資産価格と株価の上昇は止まらず、従来の製造業者でさえ、相場に手を出してみる誘惑には逆らえなかった。

まもなく投機そのものを取り扱うために、大蔵省の財務部と理財局国庫課が拡張された。財テクとして知られる企業ヘッジファンドは、借入金を使って資産と株の投機を行った。

その熱狂ぶりは非常な水準にまで高まり、日産をはじめ、多くの自動車トップメーカーが投機的投資によって儲けた利益は、自動車の製造によって得られた額よりも多かった。

日本の新たな奇跡の経済を主題として、文字通り何千もの記事が書かれた。誰もがよく知っている、エコノミストの説明は生産性の向上と水準から日本経済の印象的な実績が説明できる、というものだった。

日本的な経営管理手法に関する書籍が国際的にベストセラーとなった。西欧のビジネスマン達がサムライの戦略を主題とした17世紀の小冊子を読んだ。

ところが実は、1980年代の日本の非常にすばらしい実績は経営管理手法とほとんど関係がなかった。信用を制限し指導するために窓口指導を用いる代わりに、巨大なバブルを生み出すために窓口指導を用いたのだった。

    ヴェルナー:「私は日銀の職員と銀行家達にインタヴューして調査を行いました。
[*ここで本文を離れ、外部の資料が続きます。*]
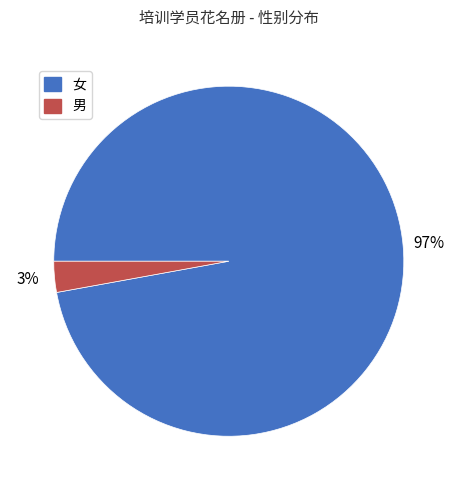

Which slice is the largest?

女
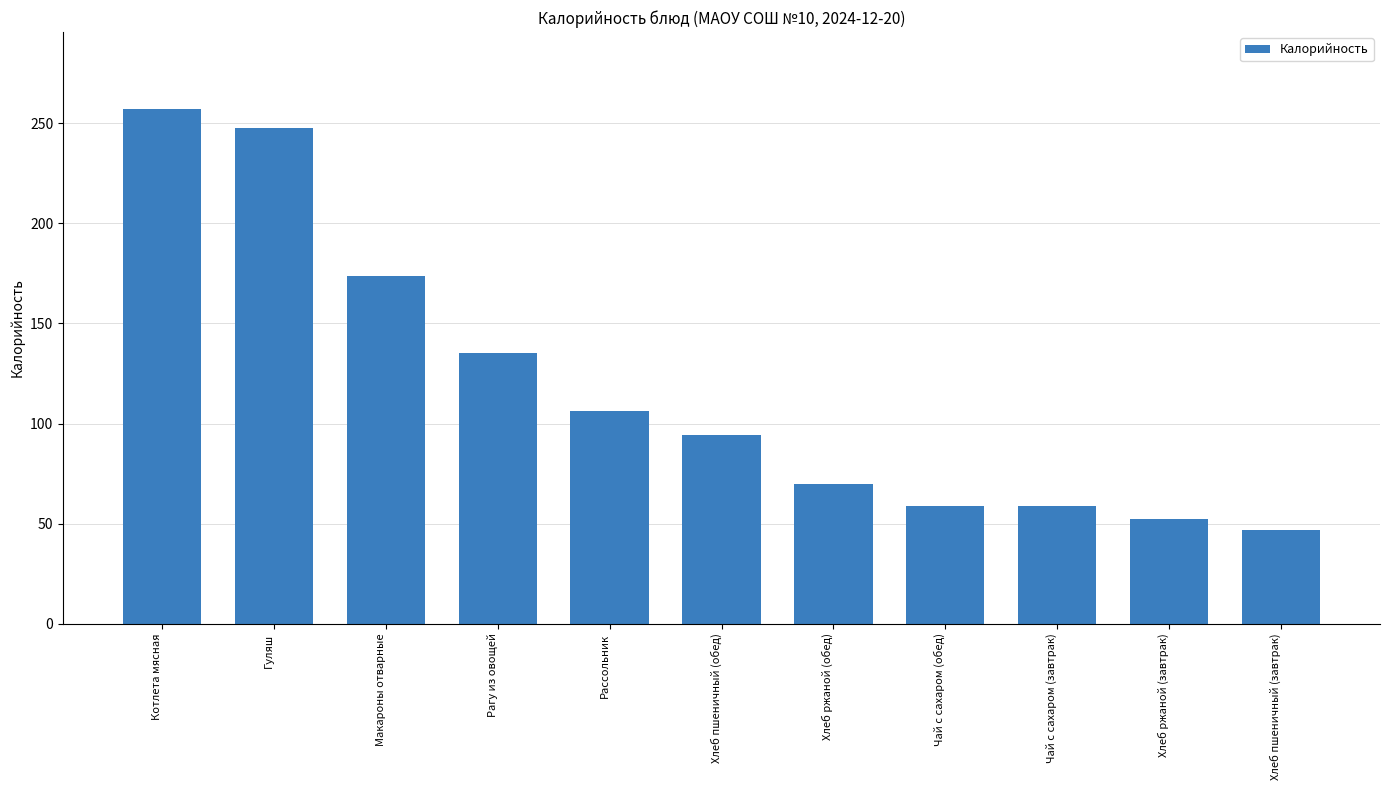

What position from the right is Гуляш?

10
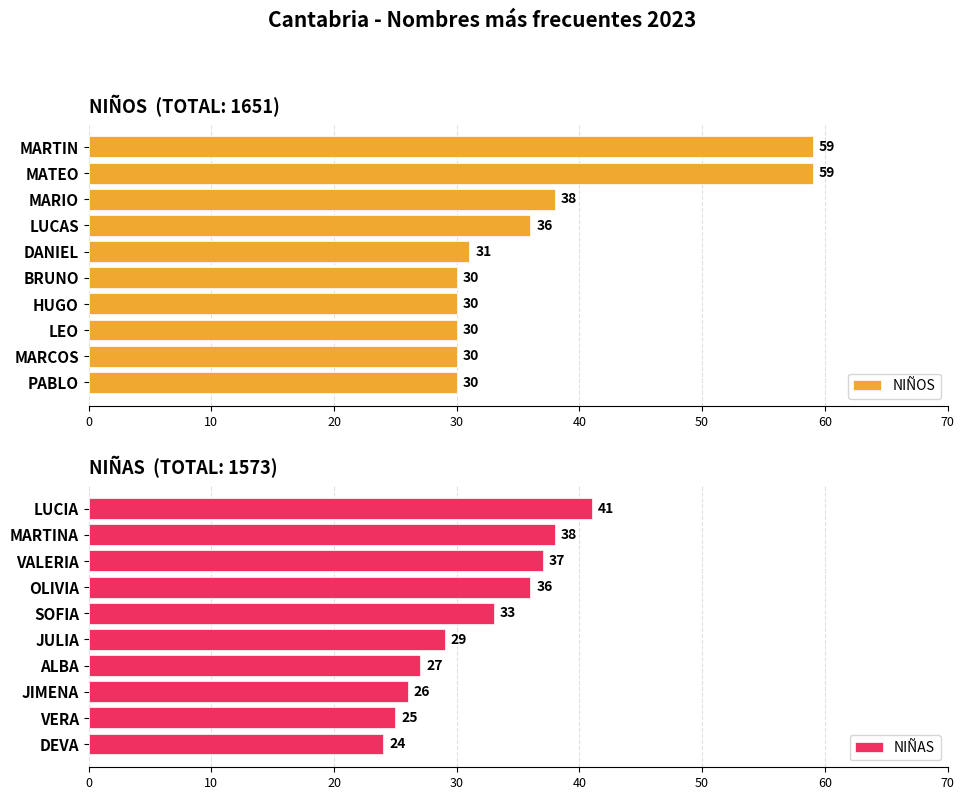

At which label is NIÑOS closest to 44?

MARIO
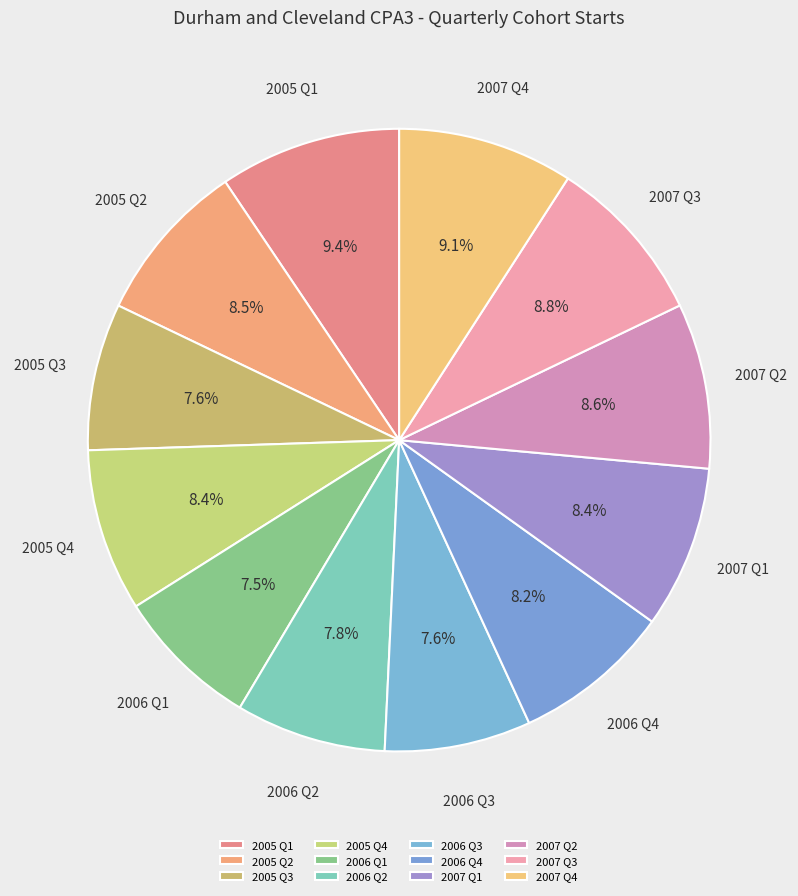

What is the ratio of the value at 2007 Q1 to the value at 2006 Q3?

1.1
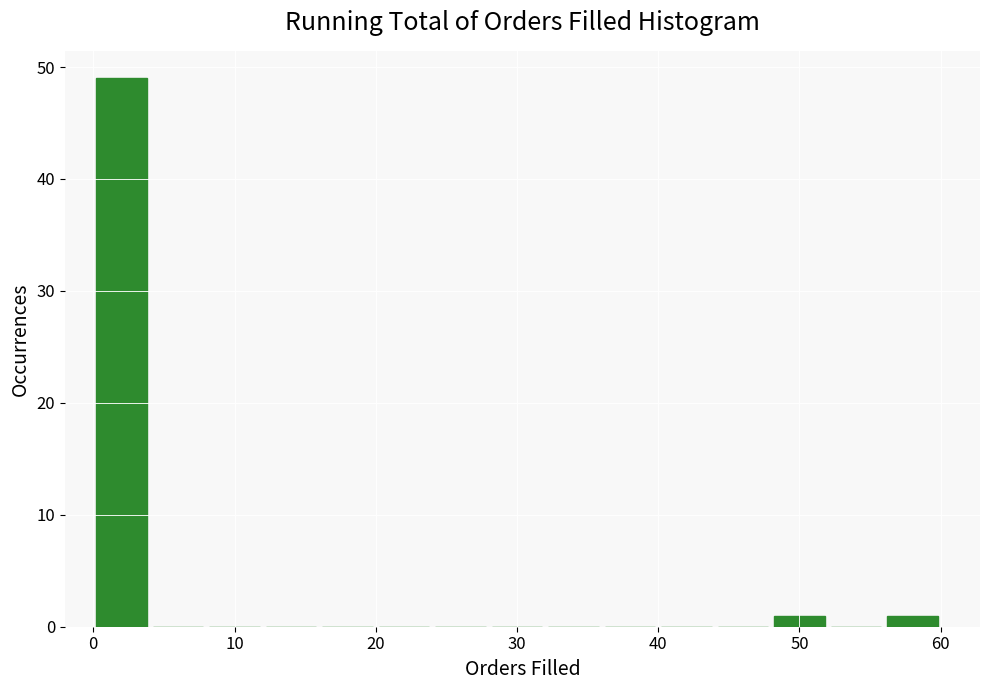

Reading left to right, transcribe this chart: for each bar, give the range it covers on the x-axis and its height. The values are not printed on the chart, so give them approximately, as read against the axis.

0 to 4: 49
4 to 8: 0
8 to 12: 0
12 to 16: 0
16 to 20: 0
20 to 24: 0
24 to 28: 0
28 to 32: 0
32 to 36: 0
36 to 40: 0
40 to 44: 0
44 to 48: 0
48 to 52: 1
52 to 56: 0
56 to 60: 1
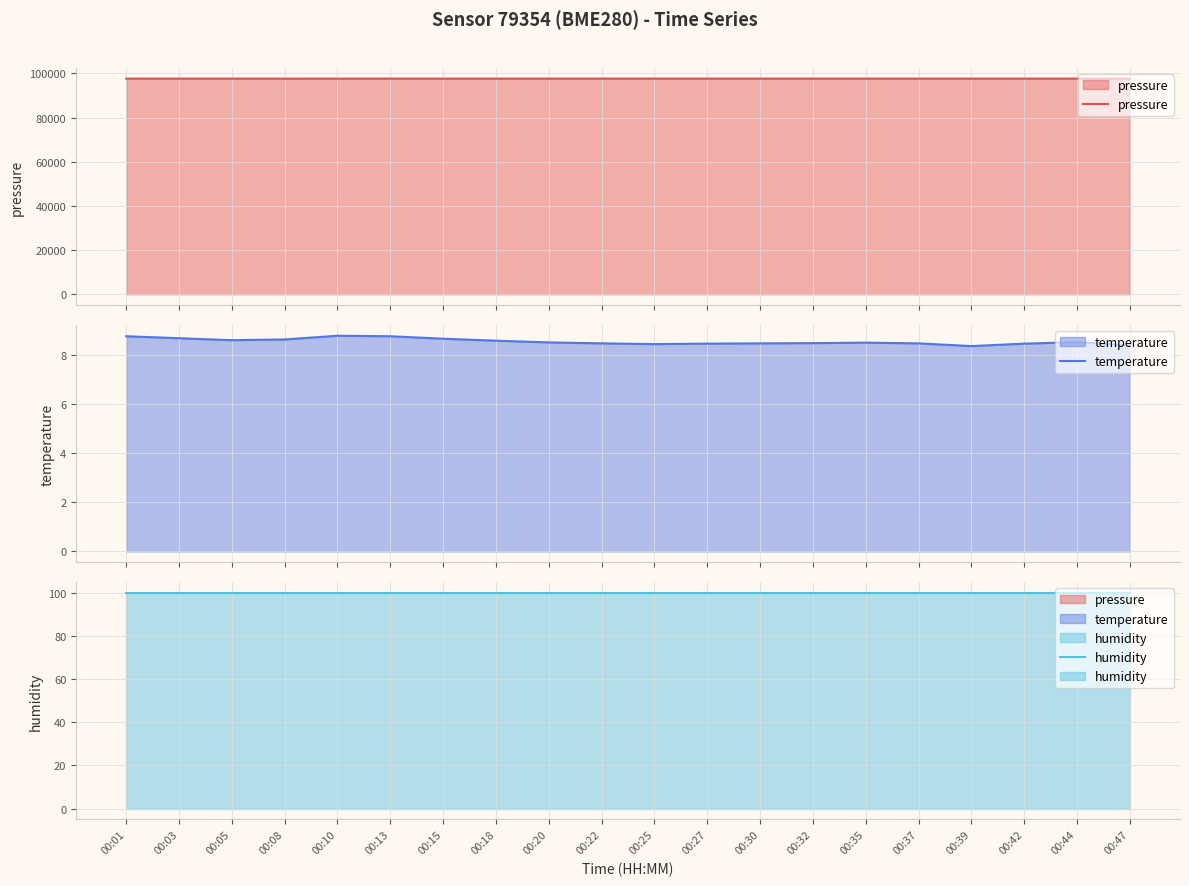

True or false: pressure and temperature cross at least once.

False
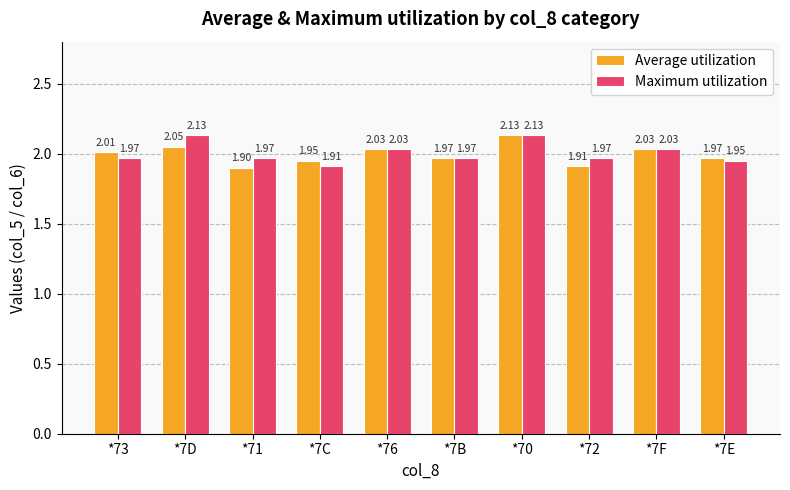

True or false: Maximum utilization has a value of 2.0 at *76.

True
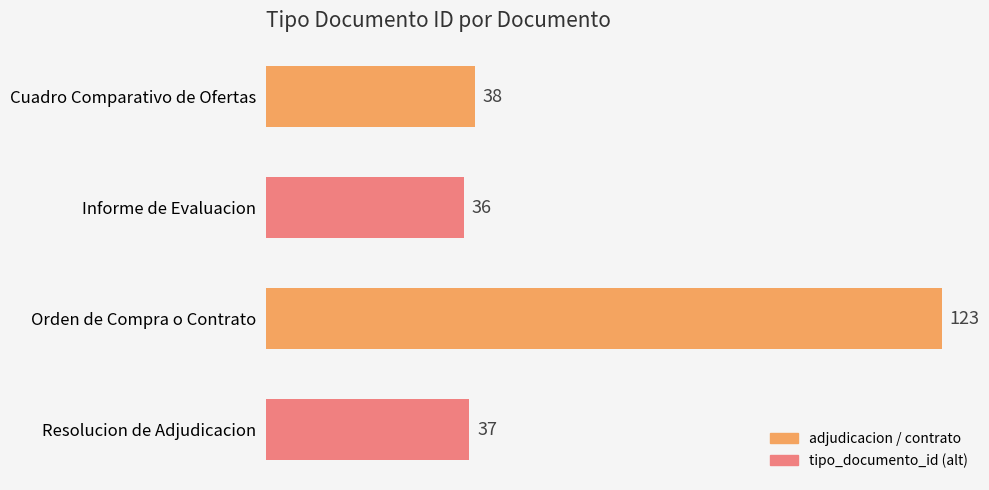

Are the bars horizontal?

Yes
双方ともテープに収録しています。調査の結果、日銀は実際に非公式な窓口指導を続けたことがわかりました。実のところ、銀行に貸出額をこれほどにも増やすよう強いたのは日本銀行だったのです。

日銀は知っていた。銀行が貸出目標額を達成する唯一の方法は、非生産的貸出額を増額することだと。

ある銀行家の言葉を用いるならば
「低リスクの借手に信用に対する需要がない場合、 貸出割当額をすべて消化したいと望むと、リスクは悪化する。」

いま一人の銀行家は次のように述べている。「貸出を増やす窓口指導のルールの副作用は、貸出の需要がまったくない時も銀行が貸出額を増やしたことだ。